Ich fuhr dann zu Media Markt, um zwei neue Telefon zu kaufen und in Betrieb zu nehmen. Am Ende muss ich sagen: Dieser Prozess lässt einen Menschen enorm altern. Tatsächlich habe ich gerade das Gefühl, ungefähr 76 Jahre alt zu sein. Es ist nämlich so: Wenn man das letzte Telefon ungefähr 1999 ausgepackt und installiert und sich danach nie mehr um dieses Thema gekümmert hat, ist man fernmeldetechnisch in der Zeit stehengeblieben, während sich die Technik um einen herum dramatisch entwickelt hat.
Dabei fing die Aktion Telefon ganz gut an. Ich stand vor dem Regal mit hunderten von Produkten und ein Verkäufer sprach mich von selber, sozusagen proaktiv an, ob ich Hilfe brauche. Ich erschrak, dann zeigte ich auf ein Modell und sagte: „Das da ist schön.“ Und der Verkäufer antwortete: „Ja, aber das ist scheiße.“ Wirklich wahr. Dann zeigte er mir andere Geräte und verkaufte mir zwei Stück davon. Eines fürs Haus und eins fürs Büro. Zuhause steckte ich das Telefon in die Telefonbuchse, so hat man das 1999 noch gemacht. Man kaufte ein Telefon, steckte es in die entsprechende Dose, hob den Hörer ab und es machte tuut. Mit 425 Hertz. Aber es passierte nichts. Also zog ich die Bedienungsanleitung heran. Sie war sehr dünn, was mir gefiel, bis ich begriff, dass die Hersteller keine kompletten Bedienungsanleitungen mehr mitliefern. Das liegt daran, dass ein normales Telefon heute 23000 verschiedene Dinge kann und das Handbuch dafür ungefähr 900 Seiten umfasst. Die Bedienungsanleitung eines Giga-Set-Telefons ist umfangreicher als ein Roman von Martin Walser. Aber mindestens so spannend.
Wer so ein komplexes Gerät verstehen möchte, wer Mobilteile an der Basis anmelden, IP-Nummern angeben, zwischen Menüebenen wechseln, sich das Wetter in Bad Gastein anzeigen und Nummern zuweisen will, kann sich eine ausführliche Anleitung im Internet runterladen. Oder eine entsprechende App auf seinem Handy installieren. Oder seine Enkel fragen. Ich befinde mich aber leider in der Zwischenphase meines Lebens, in der ich noch keine Enkel habe und aber auch nicht weiß, was ein lokaler Anrufbeantworter an einem CAT-iq-Router sein soll.
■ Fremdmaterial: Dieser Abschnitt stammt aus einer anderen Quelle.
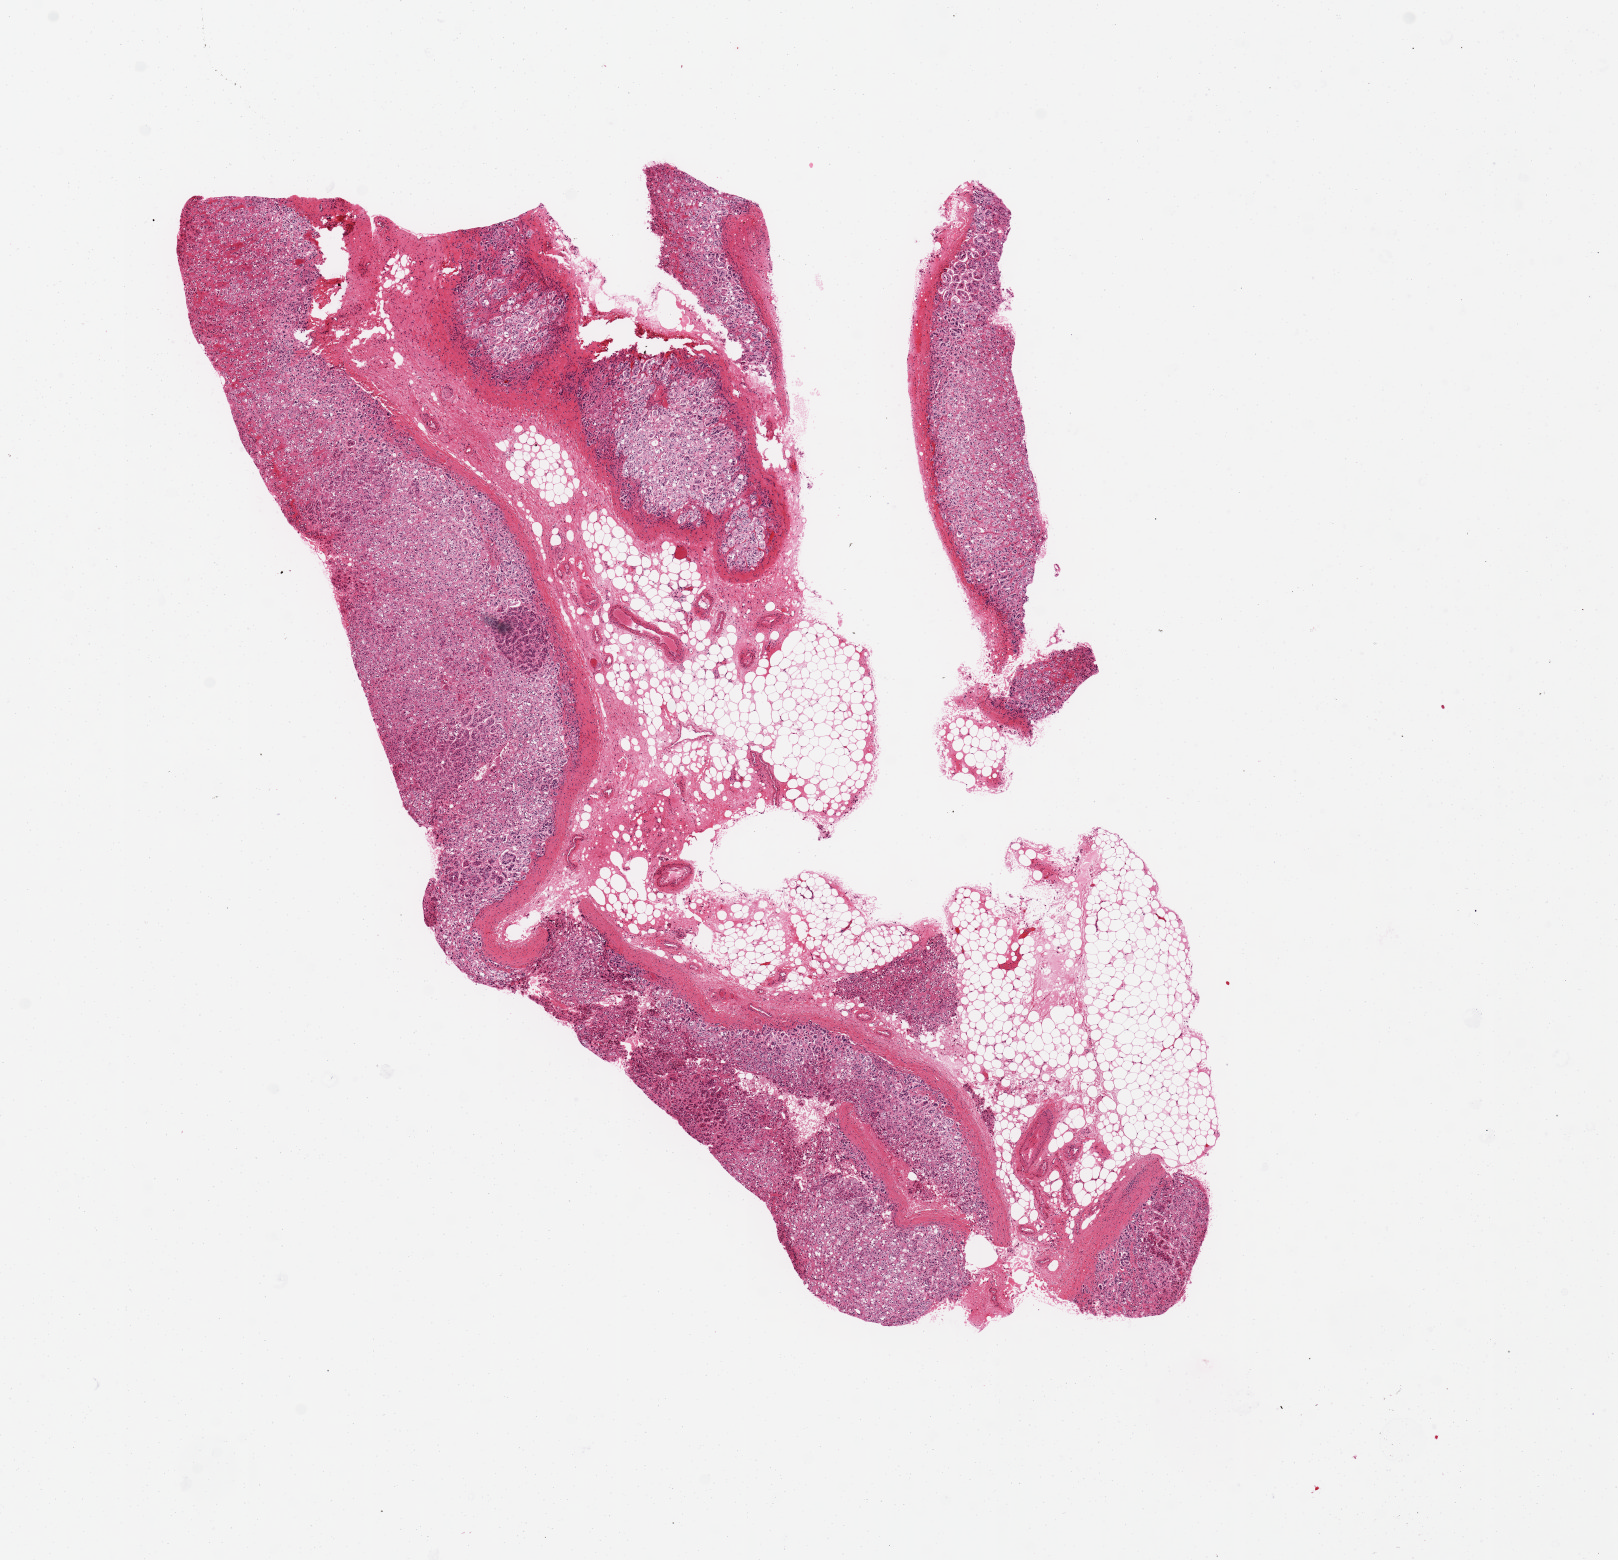
Whole-slide image, hematoxylin and eosin (H&E) stain — a low-resolution overview of the entire scanned area, about 12.8 x 12.3 mm, PAXgene-fixed paraffin-embedded (PFPE) section, section of adrenal gland (target tissue), tissue donor sample.
Pathologist's review note for this sample: 30% adipose tissue; remarkably well-preserved cortex; no medulla.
Ich suchte im Müll nach den alten Telefonen, wischte ihnen den Kaffeesatz vom Display und versuchte eine Mund-zu-Hörer-Beatmung, aber die Dinger hatten ihren Lebensmut verloren und ließen sich nicht mehr einschalten. Also fügte ich mich in mein Schicksal und verbrachte einen kompletten Arbeitstag mit der Installation der „hochwertigen, multifunktionalen und zukunftssicheren Mobilteile, die man an verschiedenen DECT-Basen verwenden kann.“ Dabei will nicht multifunktional leben. Ich will nur telefonieren. Und nicht einmal das will ich in Wahrheit.
Abends fühlte ich mich um Jahrzehnte gealtert und mein Sohn Nick versetzte mir gerontologiemäßig den Todesstoß. Er kam nach Hause, ich zeigte ihm die neuen superschicken Telefone und er sagte: „Wieso kaufst Du noch ein Festnetz-Telefon? Wer braucht denn sowas? Das ist total outdatet, Alter.“ Ja, genau wie ich. Dann passen wir ja gut zusammen, das Festnetz und ich.